Navigating the New Disclosure and Policy Requirements in Response to the SEC’s Clawback Rule

美国证券交易委员会于2022年10月26日发布了最终规定, Listing Standards for Recovery of Erroneously Awarded Compensation (通常称为“追回规则”), to prevent executive officers from retaining excess compensation following an accounting restatement. 的 SEC approved the 上市标准 presented by NASDAQ and the New York Stock Exchange (NYSE) on June 9, 2023将于10月2日生效, 2023. 上市公司将在12月1日之前提交申请, 2023, 那是生效日后的60天, to adopt a clawback policy in compliance with the individual 交换’s 上市标准.

根据追回规则, in the event an 发行人 is required to prepare an accounting restatement due to the material noncompliance with any financial reporting requirement under the securities laws, the 发行人 will recover (clawback) any excess incentive-based compensation that was erroneously awarded to its current or former executive officers based on any misstated financial reporting measure.

追回规则的范围

的 Clawback Rule specifies the excess compensation awarded to executive officers that is subject to clawback, 详情见下表: 

激发动机的补偿就追回规则而言, incentive-based compensation includes any compensation (including cash bonuses and equity instruments awarded as compensation) that is granted, earned or vested based wholly or in part upon the attainment of any financial reporting measure.
三年回顾期激发动机的补偿 awarded to current or former executive officers during the three-year period preceding the date the 发行人 is required to prepare an accounting restatement is subject to clawback. 
执行官执行官 include current (or former) officers or employees who perform(ed) a policy-making function for the 发行人, 通常由发行人的总裁(e.g.首席财务官(e.g.(首席财务官),首席会计官(e.g., CAO或控制器), 负责主要业务部门的副总裁, 部门或职能(如销售), 行政或财务).
范围的例外Limited impracticality exceptions apply only in circumstances where: (i) third-party expenses to enforce recovery would exceed the amount to be recovered and the 发行人 has made a reasonable attempt to recover the excess compensation; (ii) recovery would violate home country law; or (iii) recovery would likely cause an otherwise tax-qualified retirement plan to fail to meet the specified tax-qualification requirements. 

追回规则下的规定何时生效?

的 Clawback Rule shall take effect following its publication in the Federal Register on November 28, 2022, 如下所述:

  • 每一个 交换 是否需要在2月26日前提交拟议的上市标准, 2023 (90 days following the publication date in the Federal Register). 
  • 上市标准 必须在11月28日或之前生效, 2023 (one year following the publication date in the Federal Register). 对于纳斯达克和纽约证券交易所来说,生效日期是2023年10月2日.
  • 每一个 发行人 must adopt and implement a written recovery policy that is compliant with the SEC’s Clawback Rule no later than sixty (60) days from the effective date of the applicable 上市标准. 纳斯达克和纽交所的合规日期是2023年12月1日.

Issuers will be subject to delisting due to failure to timely adopt a compliant recovery policy and provide the mandated disclosures.

新的政策和披露要求是什么?

每一个 发行人’s written recovery policy must mandate recovery of each executive officer’s excess compensation during the three-year look-back period, regardless of whether the executive officer is at fault or responsible for the misstatement. 

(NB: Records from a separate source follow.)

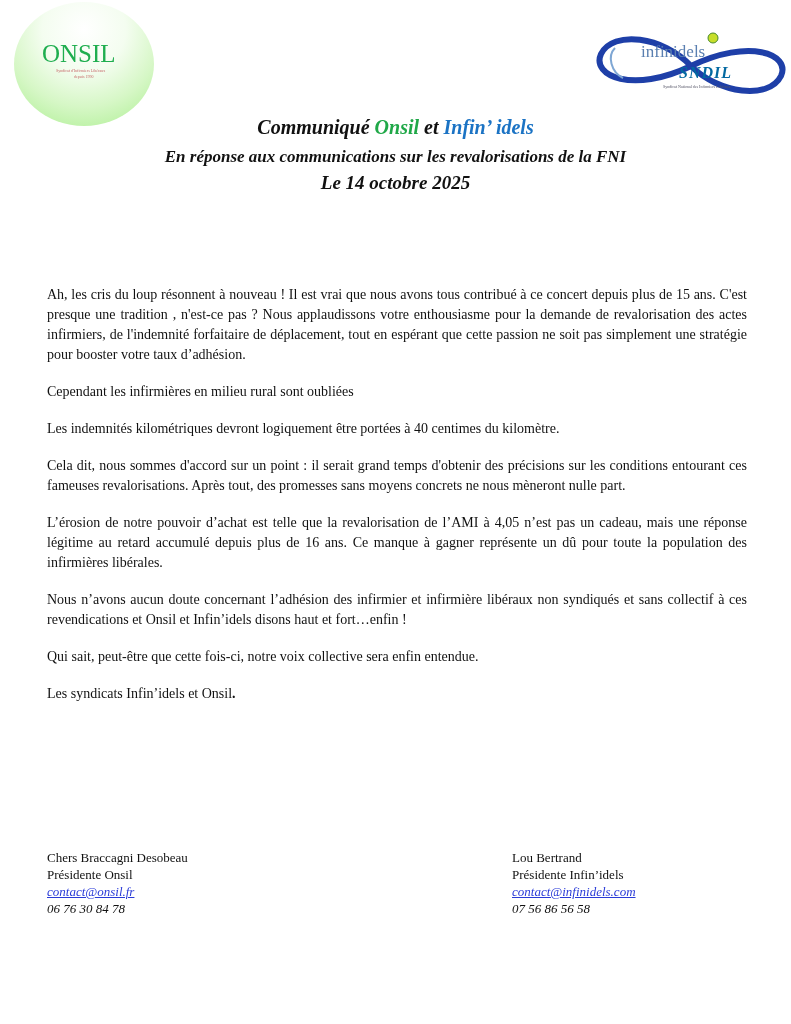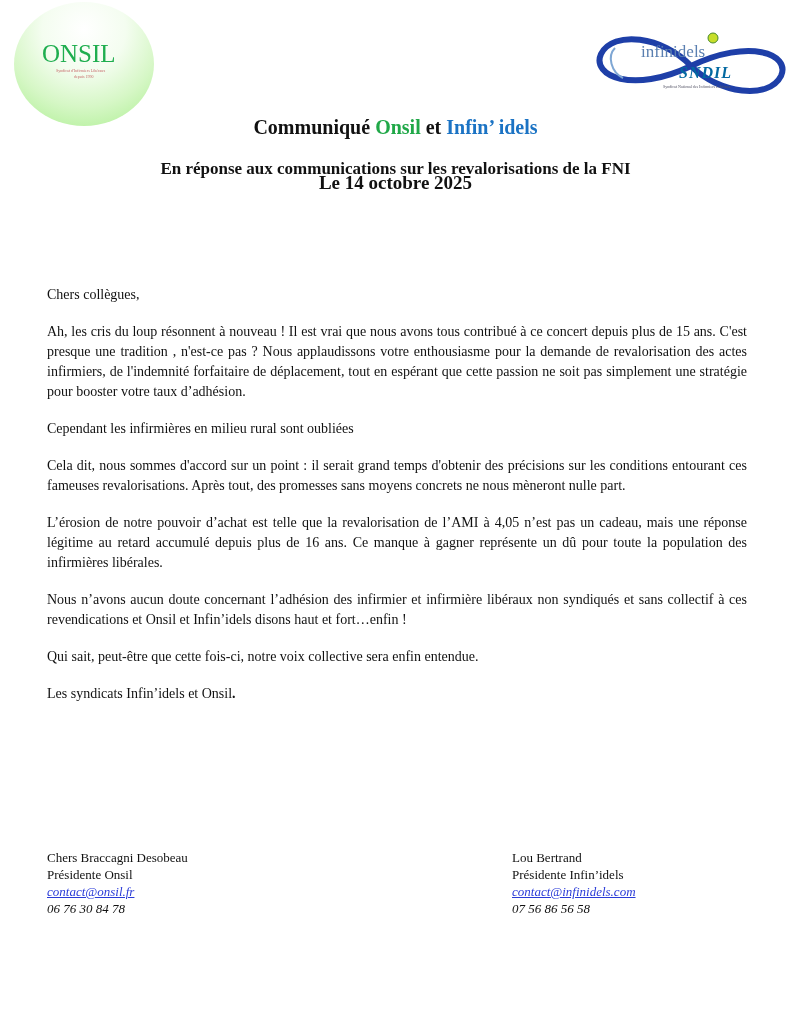--- a/index.html
+++ b/index.html
@@ -30,25 +30,25 @@
       position: absolute; left: 48px; top: 14px; font-family: Liberation Serif, serif;
       font-size: 17px; color: #5a7fb0;
     }
     .logo-infin .sndil {
       position: absolute; left: 86px; top: 36px; font-family: "Liberation Serif", serif;
       font-style: italic; font-weight: bold; font-size: 16px; color: #0369a1; letter-spacing: 1px;
     }
     .logo-infin .tag {
       position: absolute; left: 70px; top: 56px; font-size: 4px; color: #556; white-space: nowrap;
     }
-    .header { position: absolute; left: 0; width: 791px; text-align: center; font-weight: bold; }
+    .header { position: absolute; left: 0; width: 791px; text-align: center; font-weight: bold; font-style: italic; }
     .title { top: 116px; font-size: 20px; }
     .title .onsil { color: #20a848; }
     .title .infin { color: #1b73c4; }
-    .subtitle { top: 147px; font-size: 17px; margin-top: 12px; }
+    .subtitle { top: 147px; font-size: 17px; }
     .date { top: 172px; font-size: 19px; }
 
     .body { position: absolute; left: 47px; top: 285px; width: 700px; font-size: 14px; line-height: 20px; }
     .body p { margin: 0 0 17px 0; text-align: justify; }
     .body p.left { text-align: left; }
 
     .sig { position: absolute; top: 849px; font-size: 13px; line-height: 17px; }
     .sig.left { left: 47px; }
     .sig.right { left: 512px; }
     .sig a { color: #2a3bd8; font-style: italic; text-decoration: underline; display: block; }
@@ -78,23 +78,23 @@
 <div class="header title">
   <span>Communiqué</span>
   <span class="onsil">Onsil</span>
   <span>et</span>
   <span class="infin">Infin’ idels</span>
 </div>
 <div class="header subtitle">En réponse aux communications sur les revalorisations de la FNI</div>
 <div class="header date">Le 14 octobre 2025</div>
 
 <div class="body">
-  <p class="left">Chers collègues,</p>
   <p>Ah, les cris du loup résonnent à nouveau ! Il est vrai que nous avons tous contribué à ce concert depuis plus de 15 ans. C'est presque une tradition , n'est-ce pas ? Nous applaudissons votre enthousiasme pour la demande de revalorisation des actes infirmiers, de l'indemnité forfaitaire de déplacement, tout en espérant que cette passion ne soit pas simplement une stratégie pour booster votre taux d’adhésion.</p>
   <p class="left">Cependant les infirmières en milieu rural sont oubliées</p>
+  <p class="left">Les indemnités kilométriques devront logiquement être portées  à 40 centimes du kilomètre.</p>
   <p>Cela dit, nous sommes d'accord sur un point : il serait grand temps d'obtenir des précisions sur les conditions entourant ces fameuses revalorisations. Après tout, des promesses sans moyens concrets ne nous mèneront nulle part.</p>
   <p>L’érosion de notre pouvoir d’achat est telle que la revalorisation de l’AMI à 4,05 n’est pas un cadeau, mais une réponse légitime au retard accumulé depuis plus de 16 ans. Ce manque à gagner représente un dû pour toute la population des infirmières libérales.</p>
   <p>Nous n’avons aucun doute concernant l’adhésion des infirmier et infirmière libéraux non syndiqués et sans collectif à ces revendications et Onsil et Infin’idels disons haut et fort…enfin !</p>
   <p class="left">Qui sait, peut-être que cette fois-ci, notre voix collective sera enfin entendue.</p>
   <p class="left"><span>Les syndicats Infin’idels et Onsil</span><b>.</b></p>
 </div>
 
 <div class="sig left">
   <span class="line">Chers Braccagni Desobeau</span>
   <span class="line">Présidente Onsil</span>

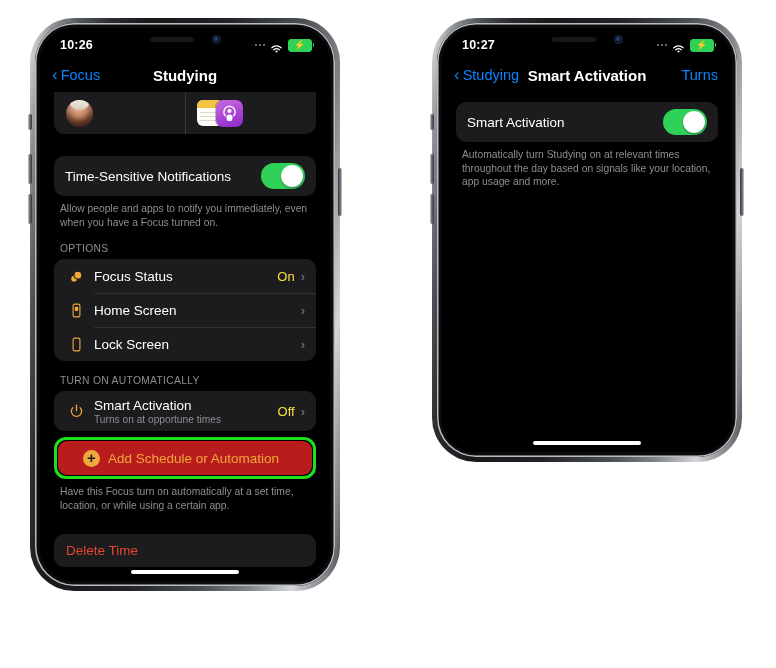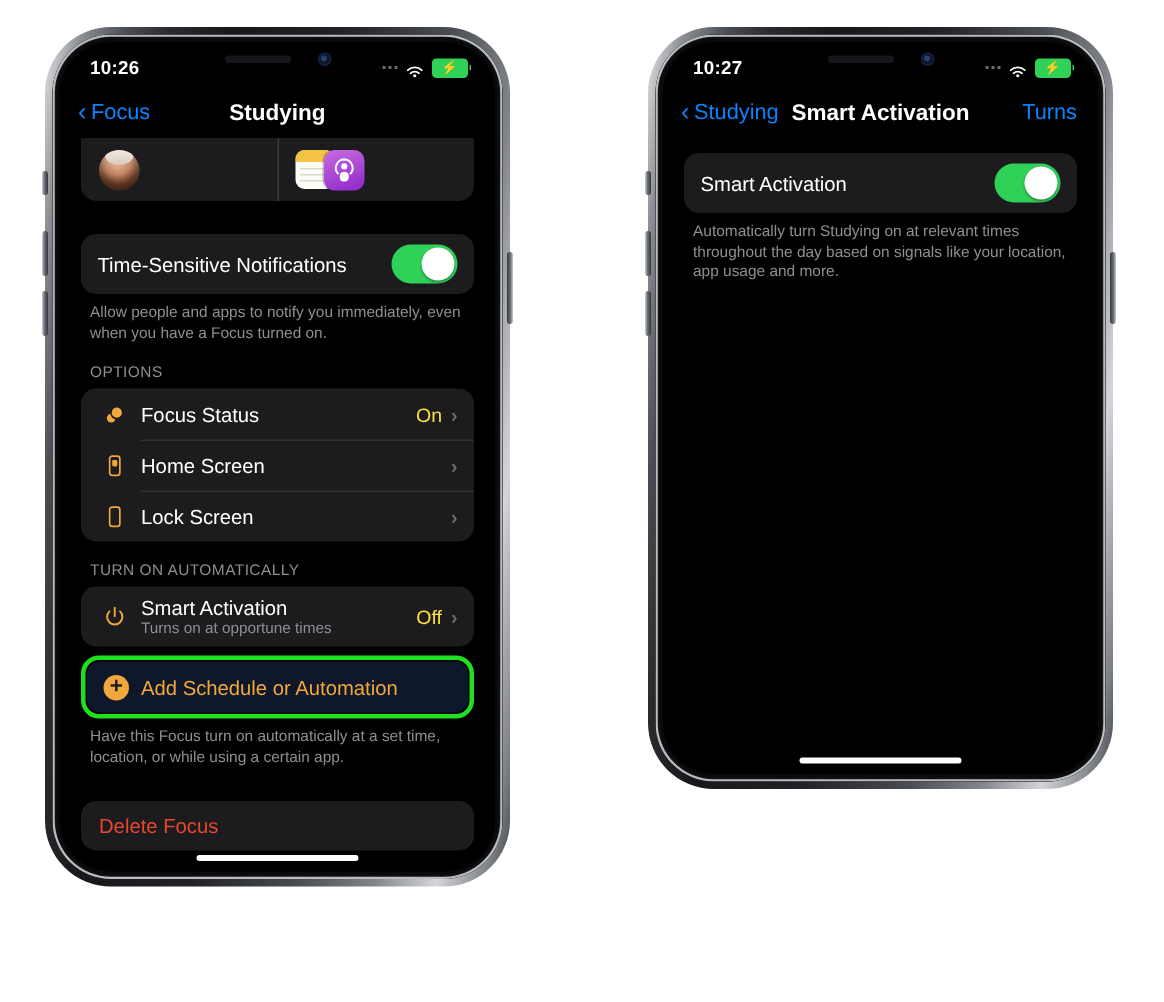--- a/index.html
+++ b/index.html
@@ -169,22 +169,22 @@
     position:absolute;top:2px;left:20px;width:22px;height:22px;border-radius:50%;
     background:#fff;box-shadow:0 1px 2px rgba(0,0,0,.4);
   }
   .row-toggle{min-height:40px;}
 
   
   .highlight-wrap{
     margin-top:6px;border:3px solid #1ee01e;border-radius:12px;padding:1px;
   }
   .add-row{
-    background:#0f172a;border-radius:9px;display:flex;align-items:center;
-    min-height:34px;padding:0 11px;
+    background:#b91c1c;border-radius:9px;display:flex;align-items:center;
+    min-height:34px;padding:0 25px;
   }
   .plus-icon{
     width:17px;height:17px;border-radius:50%;background:#f0a73c;
     display:flex;align-items:center;justify-content:center;margin-right:8px;flex:0 0 auto;
   }
   .plus-icon::before{content:"+";color:#1c1c1e;font-size:15px;line-height:12px;font-weight:bold;}
   .add-label{color:#f0a73c;font-size:13.5px;}
 
   .delete-card{
     background:#1c1c1e;border-radius:10px;padding:9px 12px;
@@ -350,31 +350,31 @@
               <div class="plus-icon"></div>
               <div class="add-label">Add Schedule or Automation</div>
             </div>
           </div>
 
           <div class="footnote">Have this Focus turn on automatically at a set time, location, or while using a certain app.</div>
 
           <div class="sp-lg"></div>
 
           <div class="delete-card">
-            <div class="delete-label">Delete Focus</div>
+            <div class="delete-label">Delete Time</div>
           </div>
 
         </div>
 
         <div class="home-ind"></div>
       </div>
     </div>
   </div>
 
-  <div class="phone" style="left:432px;top:18px;width:310px;height:508px;text-decoration:underline;">
+  <div class="phone" style="left:432px;top:18px;width:310px;height:444px;text-decoration:underline;">
     <div class="btn-side btn-mute" style="top:96px;"></div>
     <div class="btn-side btn-volup" style="top:136px;"></div>
     <div class="btn-side btn-voldn" style="top:176px;"></div>
     <div class="btn-side btn-power" style="top:150px;"></div>
 
     <div class="phone-inner">
       <div class="screen">
 
         <div class="notch">
           <div class="speaker"></div>

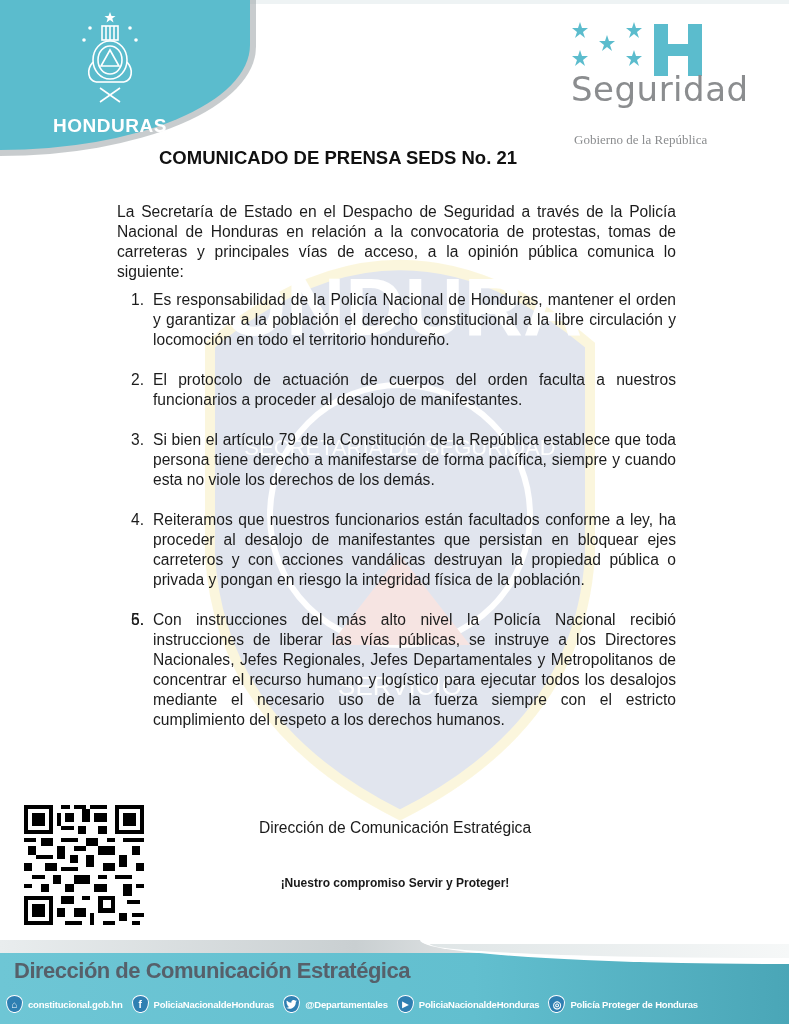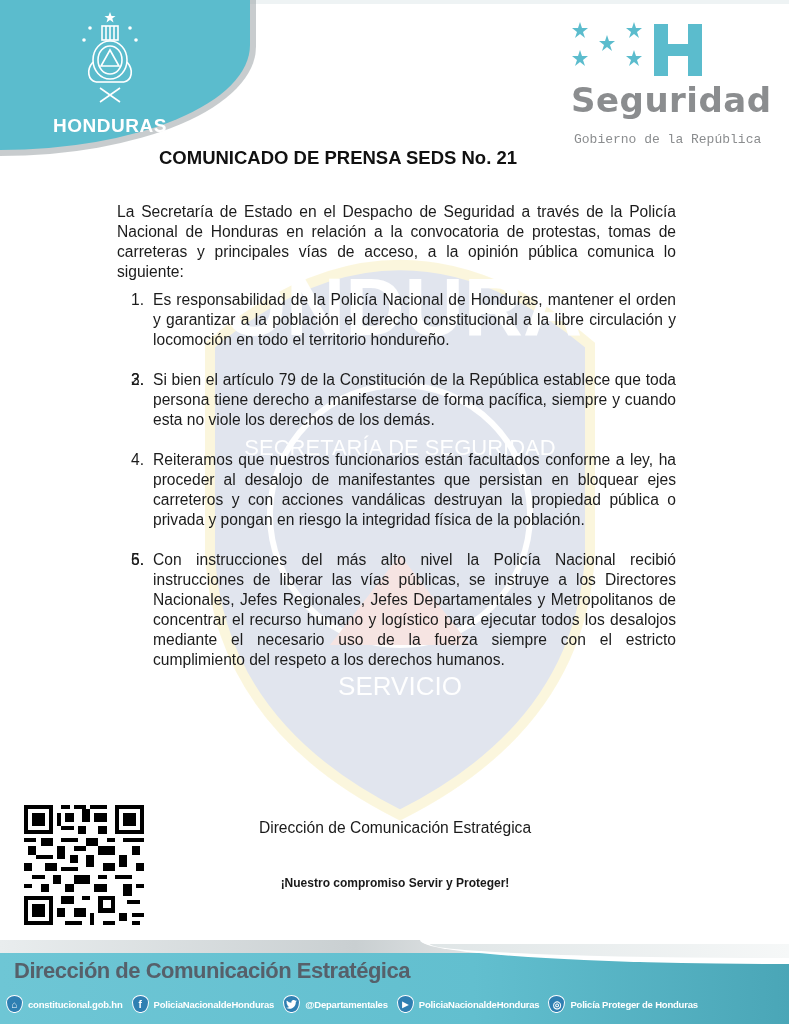--- a/index.html
+++ b/index.html
@@ -26,26 +26,26 @@
   .hn-word {
     position: absolute; left: 40px; top: 115px; width: 140px; text-align: center;
     color: #ffffff; font-weight: bold; font-size: 19px; letter-spacing: 0.5px;
   }
 
   
   .seg-logo { position: absolute; left: 570px; top: 18px; width: 215px; height: 130px; }
   .seg-stars { position: absolute; left: 0; top: 0; width: 80px; height: 55px; }
   .seg-h { position: absolute; left: 84px; top: 6px; width: 48px; height: 52px; }
   .seg-word {
-    position: absolute; left: 1px; top: 62px; font-size: 34px; font-weight: bold;
+    position: absolute; left: 1px; top: 51px; font-size: 34px; font-weight: normal;
     color: #8b8d8f; letter-spacing: 0.5px; font-family: "DejaVu Sans", sans-serif;
   }
   .seg-sub {
     position: absolute; left: 4px; top: 114px; font-size: 13px; color: #8b8d8f;
-    font-family: Liberation Mono, monospace;
+    font-family: Liberation Serif, serif;
   }
 
   
   .watermark { position: absolute; left: 180px; top: 225px; width: 440px; height: 600px; opacity: 0.13; }
 
   .title {
     position: absolute; left: 0; top: 147px; width: 676px; text-align: center;
     font-size: 18.5px; font-weight: bold; color: #111;
   }
   .intro {
@@ -154,20 +154,21 @@
 <div class="title">COMUNICADO DE PRENSA SEDS No. 21</div>
 <p class="intro">La Secretaría de Estado en el Despacho de Seguridad a través de la Policía Nacional de Honduras en relación a la convocatoria de protestas, tomas de carreteras y principales vías de acceso, a la opinión pública comunica lo siguiente:</p>
 
 <div class="items">
   <div class="item">
     <span class="item-num">1.</span>
     <span>Es responsabilidad de la Policía Nacional de Honduras, mantener el orden y garantizar a la población el derecho constitucional a la libre circulación y locomoción en todo el territorio hondureño.</span>
   </div>
   <div class="item">
     <span class="item-num">2.</span>
+    <span>El protocolo de actuación de cuerpos del orden faculta a nuestros funcionarios a proceder al desalojo de manifestantes.</span>
   </div>
   <div class="item">
     <span class="item-num">3.</span>
     <span>Si bien el artículo 79 de la Constitución de la República establece que toda persona tiene derecho a manifestarse de forma pacífica, siempre y cuando esta no viole los derechos de los demás.</span>
   </div>
   <div class="item">
     <span class="item-num">4.</span>
     <span>Reiteramos que nuestros funcionarios están facultados conforme a ley, ha proceder al desalojo de manifestantes que persistan en bloquear ejes carreteros y con acciones vandálicas destruyan la propiedad pública o privada y pongan en riesgo la integridad física de la población.</span>
   </div>
   <div class="item">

Immediately on or after the date the 发行人 adopts its recovery policy, 发行人必须遵守额外的披露要求, including its compensation recovery policies as exhibits to its Form 10-K as well as specified information upon a recovery event. 

需要考虑的问题

  • How soon does my company need to establish and implement a written recovery policy based on my company’s 交换?
  • Has my company had any recent restatements that will result in the recovery of incentive-based compensation based on the three-year look-back period?
  • What new processes and controls should my company implement in order to deal with the new policy and disclosure requirements?
  • How will my company quantify the potential recovery amount in the event of an accounting restatement?
  • How will my company (and auditors) obtain comfort that our incentive-based compensation data for current and former employees is complete and accurate?
  • How must my company’s quarter-end and year-end financial close processes be updated to accommodate the Clawback Rule?

我该如何准备??

We understand that navigating existing and emerging financial reporting requirements can be a complex and time-intensive process. Companies should continue to monitor developments related to the 上市标准 on their 交换s and follow the SEC’s current guidance on recovery policy disclosures. CFGI随时准备帮助您符合这些新要求. Our team of experienced professionals will support your capacity to assemble disclosures and draft filings that comply with the new rules. 接触 到我们今天了解更多.